__文本内容__:
+++
问题
We have a table with the following columns:
SESSION_ID USER_ID CONNECT_TS
-------------- --------------- ---------------
1 99 2013-01-01 2:23:33
2 101 2013-01-01 2:23:55
3 104 2013-01-01 2:24:41
4 101 2013-01-01 2:24:43
5 233 2013-01-01 2:25:01
We need to get a distinct count of users for each day and a count of "active users" which are defined as users that have used the application in the last 45 days. Here is what we have come up with, but I feel like there has to be a better way:
select trunc(a.connect_ts)
, count(distinct a.user_id) daily_users
, count(distinct b.user_id) active_users
from sessions a
join sessions b
on (b.connect_ts between trunc(a.connect_ts) - 45 and trunc(a.connect_ts))
where a.connect_ts between '01-jan-13' and '12-jun-13'
and b.connect_ts between '01-nov-12' and '12-jun-13'
group by trunc(a.connect_ts);
We looked at window functions, but it doesn't look like distinct counts are supported. We also considered loading aggregates into a temp table first but, again, the distinct counts ruled it out. Is there a better way to be doing this?
回答1:
The first thing to do is generate a list of the days you're interesting in:
select (trunc(sysdate, 'yyyy') -1) + level as ts_day
from dual
connect by level <= to_number( to_char(sysdate, 'DDD' ) )
This will generate a table of dates from 01-JAN this year to today. Join your table to this sub-query. Using a cross join might not be particularly efficient, depending on how much data you have in the range. So please regard this as a proof of concept and tune as you need.
+++
__数据记录__:

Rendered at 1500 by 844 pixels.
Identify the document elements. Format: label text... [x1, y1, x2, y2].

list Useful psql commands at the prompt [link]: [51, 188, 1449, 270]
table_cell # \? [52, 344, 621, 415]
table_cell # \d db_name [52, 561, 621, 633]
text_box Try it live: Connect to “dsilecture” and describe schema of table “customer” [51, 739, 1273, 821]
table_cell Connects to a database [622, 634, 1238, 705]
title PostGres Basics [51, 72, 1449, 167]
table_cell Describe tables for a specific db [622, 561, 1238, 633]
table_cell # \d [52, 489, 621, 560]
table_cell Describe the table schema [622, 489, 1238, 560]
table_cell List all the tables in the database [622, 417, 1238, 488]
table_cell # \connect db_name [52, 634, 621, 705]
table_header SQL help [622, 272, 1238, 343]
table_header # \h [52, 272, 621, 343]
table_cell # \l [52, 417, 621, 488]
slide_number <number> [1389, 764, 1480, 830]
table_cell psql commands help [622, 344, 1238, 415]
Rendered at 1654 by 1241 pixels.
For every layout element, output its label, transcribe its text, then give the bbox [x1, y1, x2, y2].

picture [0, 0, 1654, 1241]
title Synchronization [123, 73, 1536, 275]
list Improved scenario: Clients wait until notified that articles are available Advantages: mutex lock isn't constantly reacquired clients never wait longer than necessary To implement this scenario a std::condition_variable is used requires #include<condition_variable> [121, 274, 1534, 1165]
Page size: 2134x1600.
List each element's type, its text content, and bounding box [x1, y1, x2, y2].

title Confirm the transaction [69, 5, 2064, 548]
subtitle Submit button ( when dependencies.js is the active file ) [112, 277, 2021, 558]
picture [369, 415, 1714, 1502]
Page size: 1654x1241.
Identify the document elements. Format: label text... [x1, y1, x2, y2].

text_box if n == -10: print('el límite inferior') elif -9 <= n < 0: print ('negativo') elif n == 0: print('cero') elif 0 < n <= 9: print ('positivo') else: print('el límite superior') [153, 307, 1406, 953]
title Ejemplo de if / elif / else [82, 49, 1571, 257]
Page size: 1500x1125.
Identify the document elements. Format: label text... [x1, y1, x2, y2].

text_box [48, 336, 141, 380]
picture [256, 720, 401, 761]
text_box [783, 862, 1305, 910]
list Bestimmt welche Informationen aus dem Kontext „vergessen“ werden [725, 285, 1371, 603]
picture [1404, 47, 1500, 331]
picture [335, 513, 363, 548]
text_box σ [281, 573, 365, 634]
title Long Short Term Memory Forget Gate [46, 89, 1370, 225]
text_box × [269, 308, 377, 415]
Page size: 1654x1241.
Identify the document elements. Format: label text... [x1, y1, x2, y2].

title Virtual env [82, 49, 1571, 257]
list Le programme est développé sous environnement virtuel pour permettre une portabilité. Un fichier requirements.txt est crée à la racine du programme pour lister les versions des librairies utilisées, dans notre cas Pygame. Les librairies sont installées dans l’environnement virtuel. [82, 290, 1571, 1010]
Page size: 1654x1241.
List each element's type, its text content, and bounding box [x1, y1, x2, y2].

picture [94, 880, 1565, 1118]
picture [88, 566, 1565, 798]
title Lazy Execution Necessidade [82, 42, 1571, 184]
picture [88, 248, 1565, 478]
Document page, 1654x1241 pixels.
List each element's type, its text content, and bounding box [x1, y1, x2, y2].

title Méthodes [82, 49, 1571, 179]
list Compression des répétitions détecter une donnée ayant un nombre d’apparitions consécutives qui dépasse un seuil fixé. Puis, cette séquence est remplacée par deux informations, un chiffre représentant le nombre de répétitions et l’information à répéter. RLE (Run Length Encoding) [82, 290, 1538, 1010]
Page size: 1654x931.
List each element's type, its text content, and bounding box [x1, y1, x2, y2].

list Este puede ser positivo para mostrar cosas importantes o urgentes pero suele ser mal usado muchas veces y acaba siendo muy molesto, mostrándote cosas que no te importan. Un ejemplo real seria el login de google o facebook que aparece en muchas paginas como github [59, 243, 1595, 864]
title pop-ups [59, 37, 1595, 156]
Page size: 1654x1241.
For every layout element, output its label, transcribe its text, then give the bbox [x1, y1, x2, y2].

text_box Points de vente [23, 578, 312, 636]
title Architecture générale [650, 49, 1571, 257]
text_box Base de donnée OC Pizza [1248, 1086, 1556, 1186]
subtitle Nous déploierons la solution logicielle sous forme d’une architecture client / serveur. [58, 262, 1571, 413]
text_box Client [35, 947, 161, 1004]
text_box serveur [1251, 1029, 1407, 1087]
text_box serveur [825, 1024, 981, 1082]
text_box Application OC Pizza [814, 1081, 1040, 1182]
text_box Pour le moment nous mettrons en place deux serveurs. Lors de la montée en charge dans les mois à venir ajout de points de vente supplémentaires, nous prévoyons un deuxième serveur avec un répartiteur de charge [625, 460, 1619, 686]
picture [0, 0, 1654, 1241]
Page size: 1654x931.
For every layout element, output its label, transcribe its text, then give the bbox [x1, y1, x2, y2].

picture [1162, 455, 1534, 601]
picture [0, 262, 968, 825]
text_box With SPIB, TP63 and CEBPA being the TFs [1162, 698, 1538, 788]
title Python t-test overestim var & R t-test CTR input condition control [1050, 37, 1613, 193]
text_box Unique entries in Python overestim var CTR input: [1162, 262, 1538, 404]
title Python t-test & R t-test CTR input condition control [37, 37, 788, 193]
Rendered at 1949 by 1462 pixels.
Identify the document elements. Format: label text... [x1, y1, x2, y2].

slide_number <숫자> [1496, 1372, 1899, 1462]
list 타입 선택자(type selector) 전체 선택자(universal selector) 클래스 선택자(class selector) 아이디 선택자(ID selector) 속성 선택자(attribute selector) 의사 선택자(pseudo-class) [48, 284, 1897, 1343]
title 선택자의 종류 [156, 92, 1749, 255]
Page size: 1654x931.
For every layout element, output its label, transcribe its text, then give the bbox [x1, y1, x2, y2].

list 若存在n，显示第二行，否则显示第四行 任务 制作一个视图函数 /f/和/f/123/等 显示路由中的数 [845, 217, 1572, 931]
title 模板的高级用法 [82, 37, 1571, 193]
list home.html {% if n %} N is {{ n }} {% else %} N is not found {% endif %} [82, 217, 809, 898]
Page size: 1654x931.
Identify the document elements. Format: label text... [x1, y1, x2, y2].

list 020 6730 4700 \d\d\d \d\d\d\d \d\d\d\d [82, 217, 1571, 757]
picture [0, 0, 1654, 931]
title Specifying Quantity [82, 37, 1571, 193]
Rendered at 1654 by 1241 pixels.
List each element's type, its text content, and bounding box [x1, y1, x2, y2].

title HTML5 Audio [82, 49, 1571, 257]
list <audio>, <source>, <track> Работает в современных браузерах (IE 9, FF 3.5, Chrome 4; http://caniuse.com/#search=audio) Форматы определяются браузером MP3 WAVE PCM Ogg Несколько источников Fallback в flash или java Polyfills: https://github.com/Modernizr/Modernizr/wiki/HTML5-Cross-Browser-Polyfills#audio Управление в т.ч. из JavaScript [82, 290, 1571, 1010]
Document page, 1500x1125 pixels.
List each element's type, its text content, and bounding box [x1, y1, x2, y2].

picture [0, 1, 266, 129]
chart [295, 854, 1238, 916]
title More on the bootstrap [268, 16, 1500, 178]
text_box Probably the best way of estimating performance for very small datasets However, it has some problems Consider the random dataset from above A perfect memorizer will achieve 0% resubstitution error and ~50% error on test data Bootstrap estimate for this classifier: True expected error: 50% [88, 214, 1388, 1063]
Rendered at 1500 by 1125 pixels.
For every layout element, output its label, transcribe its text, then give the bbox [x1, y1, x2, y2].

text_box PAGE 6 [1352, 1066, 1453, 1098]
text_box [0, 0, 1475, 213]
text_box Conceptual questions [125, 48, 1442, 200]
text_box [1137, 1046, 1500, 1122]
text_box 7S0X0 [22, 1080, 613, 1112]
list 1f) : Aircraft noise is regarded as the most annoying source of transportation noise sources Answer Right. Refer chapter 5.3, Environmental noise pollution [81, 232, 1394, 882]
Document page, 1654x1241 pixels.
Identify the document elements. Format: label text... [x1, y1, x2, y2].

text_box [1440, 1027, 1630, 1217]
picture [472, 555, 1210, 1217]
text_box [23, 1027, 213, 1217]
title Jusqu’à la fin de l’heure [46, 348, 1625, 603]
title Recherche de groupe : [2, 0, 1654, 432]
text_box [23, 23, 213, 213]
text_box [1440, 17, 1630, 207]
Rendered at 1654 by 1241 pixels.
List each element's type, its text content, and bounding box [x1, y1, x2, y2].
+++
__练习任务__:
**a)** 这篇问答中的数据表有哪些列？请写出全部列名。
**b)** 请照原样抄录这篇问答中从“where a.connect_ts between”到“as you need.”之间的文字，首尾两处均包括在内。
本练习用不到这些记录。

__任务答案__:
**a)** SESSION_ID、USER_ID、CONNECT_TS

**b)**
where a.connect_ts between '01-jan-13' and '12-jun-13'
and b.connect_ts between '01-nov-12' and '12-jun-13'
group by trunc(a.connect_ts);
We looked at window functions, but it doesn't look like distinct counts are supported. We also considered loading aggregates into a temp table first but, again, the distinct counts ruled it out. Is there a better way to be doing this?
回答1:
The first thing to do is generate a list of the days you're interesting in:
select (trunc(sysdate, 'yyyy') -1) + level as ts_day
from dual
connect by level <= to_number( to_char(sysdate, 'DDD' ) )
This will generate a table of dates from 01-JAN this year to today. Join your table to this sub-query. Using a cross join might not be particularly efficient, depending on how much data you have in the range. So please regard this as a proof of concept and tune as you need.